Exercise directions =>
Your task is to copy all of the entries exactly as they are given.

[Saved entries]
++++++++++++++++++++

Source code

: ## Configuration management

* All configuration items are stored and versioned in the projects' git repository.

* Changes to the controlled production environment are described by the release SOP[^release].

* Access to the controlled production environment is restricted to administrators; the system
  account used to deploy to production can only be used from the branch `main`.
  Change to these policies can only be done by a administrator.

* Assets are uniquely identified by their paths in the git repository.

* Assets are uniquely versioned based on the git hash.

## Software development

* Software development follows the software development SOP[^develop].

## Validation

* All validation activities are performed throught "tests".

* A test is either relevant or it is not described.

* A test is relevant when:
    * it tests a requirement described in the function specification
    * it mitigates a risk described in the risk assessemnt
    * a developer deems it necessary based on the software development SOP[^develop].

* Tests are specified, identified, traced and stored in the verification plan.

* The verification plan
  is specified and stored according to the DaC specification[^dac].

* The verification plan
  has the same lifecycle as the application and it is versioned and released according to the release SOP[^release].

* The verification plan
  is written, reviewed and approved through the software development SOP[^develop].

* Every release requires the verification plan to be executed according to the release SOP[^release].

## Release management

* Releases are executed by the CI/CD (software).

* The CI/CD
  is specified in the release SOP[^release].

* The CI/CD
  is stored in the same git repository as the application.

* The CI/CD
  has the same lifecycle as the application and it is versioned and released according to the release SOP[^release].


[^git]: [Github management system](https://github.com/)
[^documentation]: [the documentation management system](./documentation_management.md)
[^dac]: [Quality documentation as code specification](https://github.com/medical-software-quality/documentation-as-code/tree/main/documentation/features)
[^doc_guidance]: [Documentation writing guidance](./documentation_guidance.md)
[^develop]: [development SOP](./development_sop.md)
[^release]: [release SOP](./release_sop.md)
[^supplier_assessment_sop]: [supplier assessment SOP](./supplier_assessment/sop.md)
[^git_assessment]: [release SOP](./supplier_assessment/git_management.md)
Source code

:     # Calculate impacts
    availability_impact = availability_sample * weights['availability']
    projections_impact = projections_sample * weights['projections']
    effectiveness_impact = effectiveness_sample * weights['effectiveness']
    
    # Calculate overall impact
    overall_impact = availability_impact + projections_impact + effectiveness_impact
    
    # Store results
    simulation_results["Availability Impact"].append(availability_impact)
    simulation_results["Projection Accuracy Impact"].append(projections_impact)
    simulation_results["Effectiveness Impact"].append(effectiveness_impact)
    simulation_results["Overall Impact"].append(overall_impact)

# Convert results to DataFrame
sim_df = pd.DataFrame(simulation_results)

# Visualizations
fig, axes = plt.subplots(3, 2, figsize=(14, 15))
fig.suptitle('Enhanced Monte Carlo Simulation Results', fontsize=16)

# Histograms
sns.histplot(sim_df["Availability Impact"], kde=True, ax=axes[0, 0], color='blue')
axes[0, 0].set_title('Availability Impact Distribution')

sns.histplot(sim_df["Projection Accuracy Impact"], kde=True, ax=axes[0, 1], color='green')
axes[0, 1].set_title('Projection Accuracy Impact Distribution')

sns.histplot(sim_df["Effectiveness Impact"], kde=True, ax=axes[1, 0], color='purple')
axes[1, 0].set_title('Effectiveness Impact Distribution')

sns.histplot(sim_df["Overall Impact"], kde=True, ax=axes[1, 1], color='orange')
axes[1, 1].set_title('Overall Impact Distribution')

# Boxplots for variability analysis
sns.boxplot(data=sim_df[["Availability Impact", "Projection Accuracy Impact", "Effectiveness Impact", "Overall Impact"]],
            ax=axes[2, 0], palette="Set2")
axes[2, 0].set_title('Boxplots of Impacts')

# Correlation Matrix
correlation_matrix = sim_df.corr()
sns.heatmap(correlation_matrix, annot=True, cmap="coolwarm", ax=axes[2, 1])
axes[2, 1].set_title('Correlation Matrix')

++++++++++++++++++++

Expected output =>
Source code

: ## Configuration management

* All configuration items are stored and versioned in the projects' git repository.

* Changes to the controlled production environment are described by the release SOP[^release].

* Access to the controlled production environment is restricted to administrators; the system
  account used to deploy to production can only be used from the branch `main`.
  Change to these policies can only be done by a administrator.

* Assets are uniquely identified by their paths in the git repository.

* Assets are uniquely versioned based on the git hash.

## Software development

* Software development follows the software development SOP[^develop].

## Validation

* All validation activities are performed throught "tests".

* A test is either relevant or it is not described.

* A test is relevant when:
    * it tests a requirement described in the function specification
    * it mitigates a risk described in the risk assessemnt
    * a developer deems it necessary based on the software development SOP[^develop].

* Tests are specified, identified, traced and stored in the verification plan.

* The verification plan
  is specified and stored according to the DaC specification[^dac].

* The verification plan
  has the same lifecycle as the application and it is versioned and released according to the release SOP[^release].

* The verification plan
  is written, reviewed and approved through the software development SOP[^develop].

* Every release requires the verification plan to be executed according to the release SOP[^release].

## Release management

* Releases are executed by the CI/CD (software).

* The CI/CD
  is specified in the release SOP[^release].

* The CI/CD
  is stored in the same git repository as the application.

* The CI/CD
  has the same lifecycle as the application and it is versioned and released according to the release SOP[^release].


[^git]: [Github management system](https://github.com/)
[^documentation]: [the documentation management system](./documentation_management.md)
[^dac]: [Quality documentation as code specification](https://github.com/medical-software-quality/documentation-as-code/tree/main/documentation/features)
[^doc_guidance]: [Documentation writing guidance](./documentation_guidance.md)
[^develop]: [development SOP](./development_sop.md)
[^release]: [release SOP](./release_sop.md)
[^supplier_assessment_sop]: [supplier assessment SOP](./supplier_assessment/sop.md)
[^git_assessment]: [release SOP](./supplier_assessment/git_management.md)
Source code

:     # Calculate impacts
    availability_impact = availability_sample * weights['availability']
    projections_impact = projections_sample * weights['projections']
    effectiveness_impact = effectiveness_sample * weights['effectiveness']
    
    # Calculate overall impact
    overall_impact = availability_impact + projections_impact + effectiveness_impact
    
    # Store results
    simulation_results["Availability Impact"].append(availability_impact)
    simulation_results["Projection Accuracy Impact"].append(projections_impact)
    simulation_results["Effectiveness Impact"].append(effectiveness_impact)
    simulation_results["Overall Impact"].append(overall_impact)

# Convert results to DataFrame
sim_df = pd.DataFrame(simulation_results)

# Visualizations
fig, axes = plt.subplots(3, 2, figsize=(14, 15))
fig.suptitle('Enhanced Monte Carlo Simulation Results', fontsize=16)

# Histograms
sns.histplot(sim_df["Availability Impact"], kde=True, ax=axes[0, 0], color='blue')
axes[0, 0].set_title('Availability Impact Distribution')

sns.histplot(sim_df["Projection Accuracy Impact"], kde=True, ax=axes[0, 1], color='green')
axes[0, 1].set_title('Projection Accuracy Impact Distribution')

sns.histplot(sim_df["Effectiveness Impact"], kde=True, ax=axes[1, 0], color='purple')
axes[1, 0].set_title('Effectiveness Impact Distribution')

sns.histplot(sim_df["Overall Impact"], kde=True, ax=axes[1, 1], color='orange')
axes[1, 1].set_title('Overall Impact Distribution')

# Boxplots for variability analysis
sns.boxplot(data=sim_df[["Availability Impact", "Projection Accuracy Impact", "Effectiveness Impact", "Overall Impact"]],
            ax=axes[2, 0], palette="Set2")
axes[2, 0].set_title('Boxplots of Impacts')

# Correlation Matrix
correlation_matrix = sim_df.corr()
sns.heatmap(correlation_matrix, annot=True, cmap="coolwarm", ax=axes[2, 1])
axes[2, 1].set_title('Correlation Matrix')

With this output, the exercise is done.